Giumarra Nogales shipped watermelons grown in Hermosillo, Sonora, Mexico to Jessup, MD, by 50-foot refrigerated railcar in May. This marks one of the first time in decades produce grown in Mexico was shipped via train.
By working with Nogales-based Pacific Brokerage, Giumarra coordinated a full shipment of the melons, which arrived at their destination in good condition.
“Although our delivery had a few challenges, we feel the overall success of the trip demonstrates that watermelons are sturdy enough to handle rail shipment, and it may be a viable option for us in the future,” Gil Munguia, division manager of Giumarra Nogales, said in a press release.
Giumarra’s Cesar Pacheco, sales manager of Giumarra Nogales, worked with J.B. Manson of Pacific Brokerage for over three years to seek a railroad company that wanted to be involved with the project. Their efforts found traction with the state of Arizona’s “Arizona/Mexico Commission” and the Port of Tucson.
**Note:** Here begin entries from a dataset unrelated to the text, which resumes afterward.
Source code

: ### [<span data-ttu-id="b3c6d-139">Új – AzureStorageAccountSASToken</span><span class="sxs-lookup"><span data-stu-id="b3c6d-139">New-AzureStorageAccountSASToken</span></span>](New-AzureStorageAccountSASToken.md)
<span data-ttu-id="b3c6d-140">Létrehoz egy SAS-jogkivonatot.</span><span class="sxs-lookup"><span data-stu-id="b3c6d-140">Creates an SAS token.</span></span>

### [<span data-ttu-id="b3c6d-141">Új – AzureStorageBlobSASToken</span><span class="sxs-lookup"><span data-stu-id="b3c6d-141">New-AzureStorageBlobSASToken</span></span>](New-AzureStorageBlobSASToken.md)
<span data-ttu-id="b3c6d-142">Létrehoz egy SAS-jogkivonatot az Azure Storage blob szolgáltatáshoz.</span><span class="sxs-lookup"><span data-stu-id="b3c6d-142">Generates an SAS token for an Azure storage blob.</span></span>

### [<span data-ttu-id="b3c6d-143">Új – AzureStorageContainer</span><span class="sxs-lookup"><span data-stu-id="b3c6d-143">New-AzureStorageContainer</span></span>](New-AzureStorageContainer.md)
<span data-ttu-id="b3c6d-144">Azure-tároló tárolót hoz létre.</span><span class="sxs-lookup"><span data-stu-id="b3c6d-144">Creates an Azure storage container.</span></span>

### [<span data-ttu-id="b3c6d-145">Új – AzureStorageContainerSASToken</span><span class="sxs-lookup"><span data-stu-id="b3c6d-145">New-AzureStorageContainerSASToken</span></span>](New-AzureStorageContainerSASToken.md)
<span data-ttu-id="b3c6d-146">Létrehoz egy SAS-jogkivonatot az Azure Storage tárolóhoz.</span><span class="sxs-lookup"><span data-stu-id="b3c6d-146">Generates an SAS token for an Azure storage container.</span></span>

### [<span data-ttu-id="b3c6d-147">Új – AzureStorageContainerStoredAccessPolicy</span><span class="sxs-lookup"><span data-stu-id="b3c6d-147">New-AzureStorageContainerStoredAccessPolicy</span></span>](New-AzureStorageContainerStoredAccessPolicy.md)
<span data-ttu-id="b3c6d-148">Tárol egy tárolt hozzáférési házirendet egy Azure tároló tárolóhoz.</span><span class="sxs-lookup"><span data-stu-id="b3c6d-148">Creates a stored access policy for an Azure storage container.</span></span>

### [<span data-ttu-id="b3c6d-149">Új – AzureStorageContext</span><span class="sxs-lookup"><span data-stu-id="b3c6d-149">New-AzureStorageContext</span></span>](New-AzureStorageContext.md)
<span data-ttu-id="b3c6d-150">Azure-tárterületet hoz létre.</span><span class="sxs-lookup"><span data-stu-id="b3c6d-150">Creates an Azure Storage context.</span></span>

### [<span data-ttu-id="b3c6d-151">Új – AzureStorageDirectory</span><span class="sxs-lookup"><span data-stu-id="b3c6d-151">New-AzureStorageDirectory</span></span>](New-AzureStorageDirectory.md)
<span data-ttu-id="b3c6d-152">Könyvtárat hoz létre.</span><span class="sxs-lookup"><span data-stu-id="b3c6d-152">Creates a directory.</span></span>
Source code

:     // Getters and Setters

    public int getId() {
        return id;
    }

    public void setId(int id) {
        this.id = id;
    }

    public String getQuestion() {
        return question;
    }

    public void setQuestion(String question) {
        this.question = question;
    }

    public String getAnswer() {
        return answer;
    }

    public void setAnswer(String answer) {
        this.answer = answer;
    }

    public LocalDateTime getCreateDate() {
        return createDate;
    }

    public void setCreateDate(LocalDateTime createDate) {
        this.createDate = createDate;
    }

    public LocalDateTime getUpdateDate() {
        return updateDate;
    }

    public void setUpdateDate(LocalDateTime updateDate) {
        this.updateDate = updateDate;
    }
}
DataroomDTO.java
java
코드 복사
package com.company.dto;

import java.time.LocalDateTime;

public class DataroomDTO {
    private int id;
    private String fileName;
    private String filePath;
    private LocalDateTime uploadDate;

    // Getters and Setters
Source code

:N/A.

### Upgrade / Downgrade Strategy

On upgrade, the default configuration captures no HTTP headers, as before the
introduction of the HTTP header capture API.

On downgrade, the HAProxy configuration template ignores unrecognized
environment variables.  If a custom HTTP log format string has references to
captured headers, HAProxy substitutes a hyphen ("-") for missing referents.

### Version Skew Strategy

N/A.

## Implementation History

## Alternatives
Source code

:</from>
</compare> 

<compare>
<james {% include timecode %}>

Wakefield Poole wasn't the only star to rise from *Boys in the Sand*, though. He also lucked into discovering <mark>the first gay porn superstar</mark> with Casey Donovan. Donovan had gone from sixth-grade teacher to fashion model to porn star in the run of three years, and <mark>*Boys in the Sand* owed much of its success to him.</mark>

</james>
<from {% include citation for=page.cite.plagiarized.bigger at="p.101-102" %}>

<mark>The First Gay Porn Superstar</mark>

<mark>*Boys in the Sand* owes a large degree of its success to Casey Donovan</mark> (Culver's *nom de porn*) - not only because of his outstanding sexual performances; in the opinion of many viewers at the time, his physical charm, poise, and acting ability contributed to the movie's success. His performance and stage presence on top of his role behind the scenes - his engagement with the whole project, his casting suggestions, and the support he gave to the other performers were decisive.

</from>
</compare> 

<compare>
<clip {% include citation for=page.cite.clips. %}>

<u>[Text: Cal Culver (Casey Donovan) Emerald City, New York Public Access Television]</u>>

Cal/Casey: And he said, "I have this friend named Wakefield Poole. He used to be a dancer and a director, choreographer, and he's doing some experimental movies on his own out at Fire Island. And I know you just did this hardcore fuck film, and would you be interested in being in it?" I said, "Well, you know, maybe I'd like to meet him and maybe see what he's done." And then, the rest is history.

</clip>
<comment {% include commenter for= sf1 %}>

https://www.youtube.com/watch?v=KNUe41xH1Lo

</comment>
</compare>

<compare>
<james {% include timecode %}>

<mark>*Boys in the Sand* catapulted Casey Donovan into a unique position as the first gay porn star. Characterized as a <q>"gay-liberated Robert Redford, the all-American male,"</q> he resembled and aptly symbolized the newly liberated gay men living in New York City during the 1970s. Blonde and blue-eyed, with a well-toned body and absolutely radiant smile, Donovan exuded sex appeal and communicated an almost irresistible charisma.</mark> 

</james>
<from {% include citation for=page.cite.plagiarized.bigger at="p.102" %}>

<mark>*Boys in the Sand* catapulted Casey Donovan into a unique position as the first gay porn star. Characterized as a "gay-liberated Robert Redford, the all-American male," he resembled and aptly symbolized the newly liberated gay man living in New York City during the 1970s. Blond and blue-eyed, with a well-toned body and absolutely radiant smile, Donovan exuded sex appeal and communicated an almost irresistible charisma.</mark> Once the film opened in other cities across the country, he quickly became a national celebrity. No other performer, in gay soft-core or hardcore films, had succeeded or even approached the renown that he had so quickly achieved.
Through the efforts of Pacheco and Manson, Union Pacific and CSX Corporation agreed to participate in a pilot program with Giumarra.
“With the success of our first run, we hope to push skepticism to the side and grab the attention of the railroads for future projects,” Pacheco said in the release. “We can move one ton of cargo more than 500 miles on a single gallon of diesel using rail. We believe this will help minimize the carbon footprint of long-haul shipping.”
The company noted that one railcar is able to fit up to three truckloads of product.
Giumarra plans to ship honeydew melons, winter squash and cucumbers within the rail pilot program. The next planned shipment is headed for Chicago on a 64-foot railcar.